Our narrator is held in complete darkness and isolation. His endless thoughts are turned into the book we are reading—Schattenfroh—directed by none other than the narrator’s mysterious jailer by the same name. Undulating through explorations of Renaissance art, the German reformation, time-defying esoterica, the printing process in the 16th century, Kabbalistic mysticism, and beyond, Schattenfroh is a remarkable book that, in turn, asks the remarkable of its readers. Interruptions, breaks, and annotations both buoy and deceive, and endless historical references, literary allusions, and wordplay construct a baroque, encyclopedic quest. Schattenfroh’s publication in English marks a seminal moment in the history of the literary form.
PUBLISHERS WEEKLY
A besieged scribe copies out the book to end all books in the arcane and delirious English-language debut from Lentz.
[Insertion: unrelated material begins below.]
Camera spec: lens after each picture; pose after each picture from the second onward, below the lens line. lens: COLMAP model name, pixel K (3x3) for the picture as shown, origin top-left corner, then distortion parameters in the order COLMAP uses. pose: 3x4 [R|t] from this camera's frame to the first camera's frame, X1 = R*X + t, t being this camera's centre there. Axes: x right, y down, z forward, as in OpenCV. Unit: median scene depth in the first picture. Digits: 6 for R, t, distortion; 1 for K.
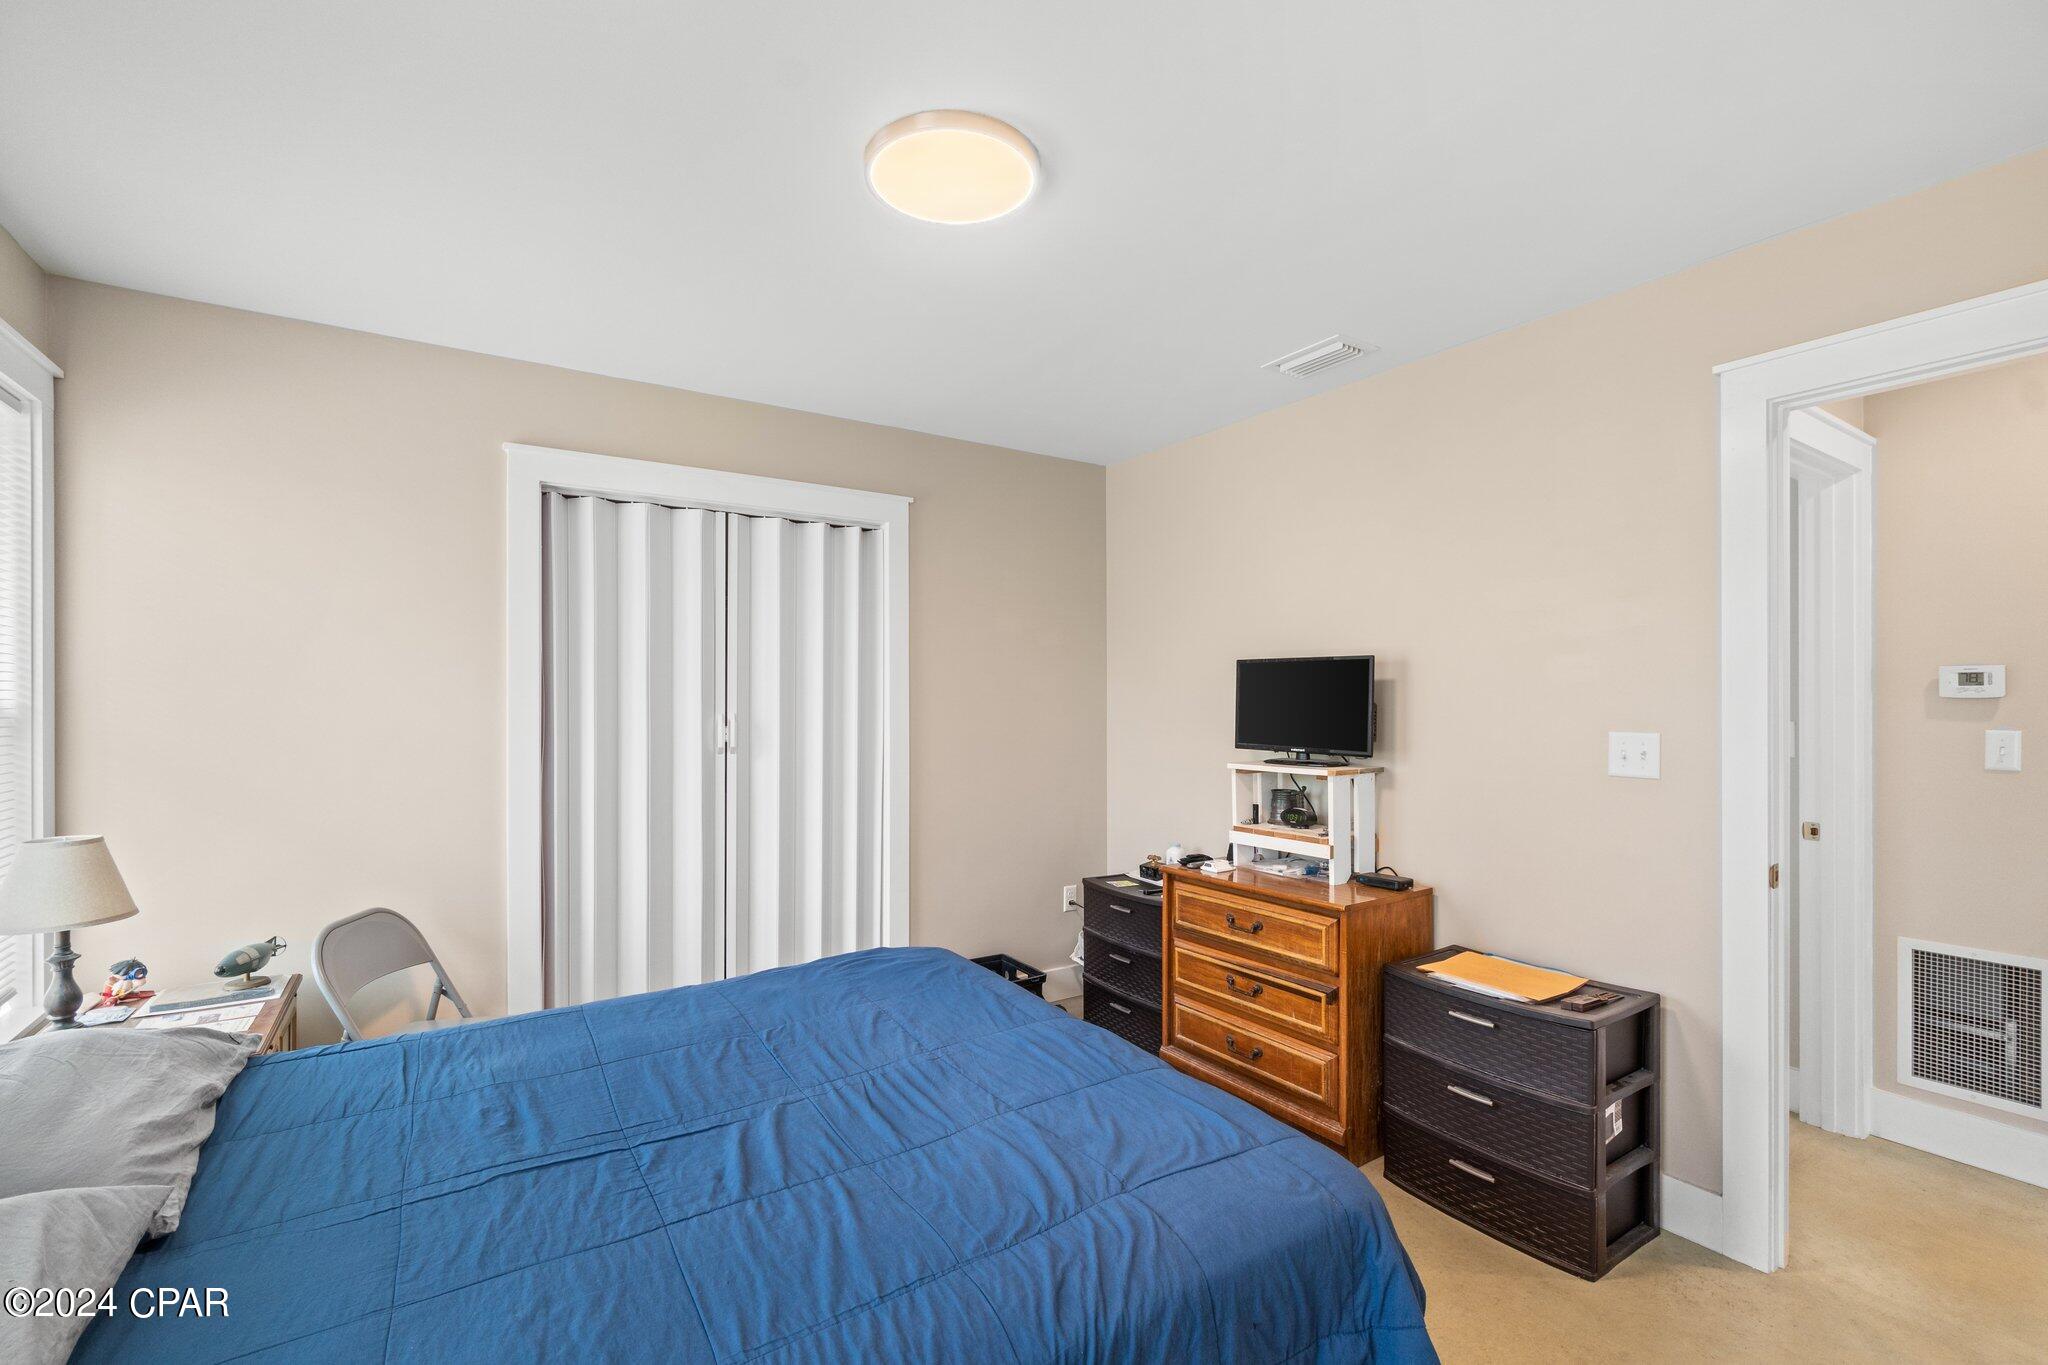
lens RADIAL K [[904.8, 0, 1000.5], [0, 904.8, 675.2], [0, 0, 1]] dist [-0.000984, 0.000381]
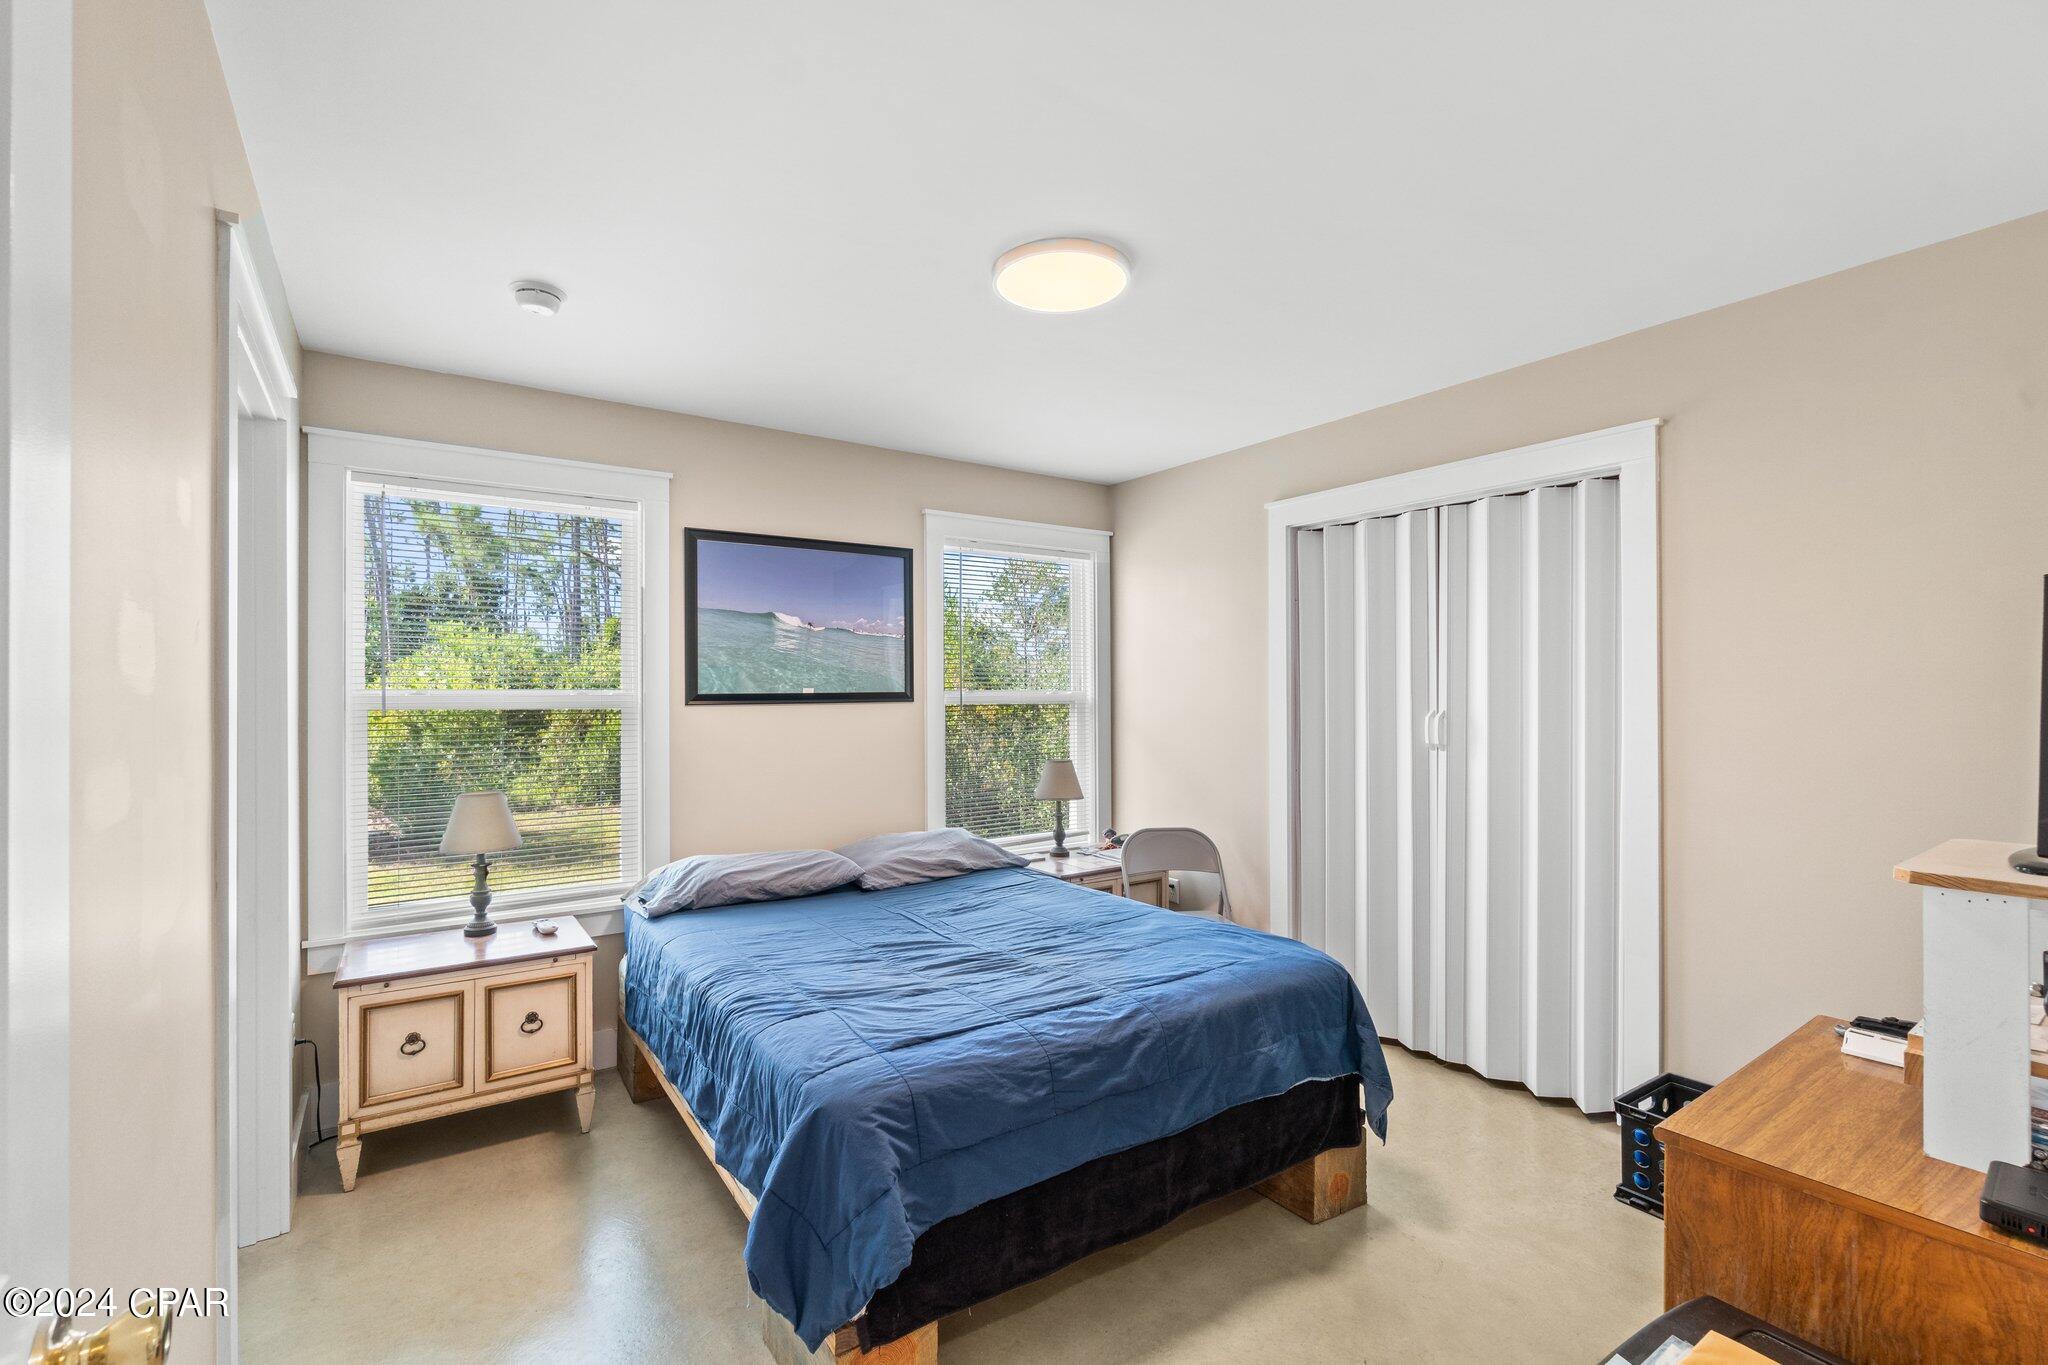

The writer is given the name Nobody by the infinitely cunning Schattenfroh, who lures Nobody into a dark "centroscriptorium," where he's imprisoned and outfitted with a mask that allows him to translate his thoughts ("brainfluid") directly onto the pages of an infinitely revisable yet preordained book: the "founding script" of a heretical sect called the Frightbearing Society. He receives dictation from Schattenfroh, who is at once God, the devil, and Nobody's deceased father, the former administrator of a German town devastated by an Allied firebombing in 1944. This trinity of authoritarian overseers makes and unmakes the text to its own liking, chastising Nobody for exercising his own voice. The teeming narrative compiles Boschean visions of damnation, Nobody's family history, biblical apocrypha, folk tales, and much more, including an extended description of printing technologies both real and imagined. Along the way, Lentz takes readers on a deep exploration of the relationship between art, language, suffering, and redemption. For those willing to go the distance, this monumental and taxing work offers rich rewards.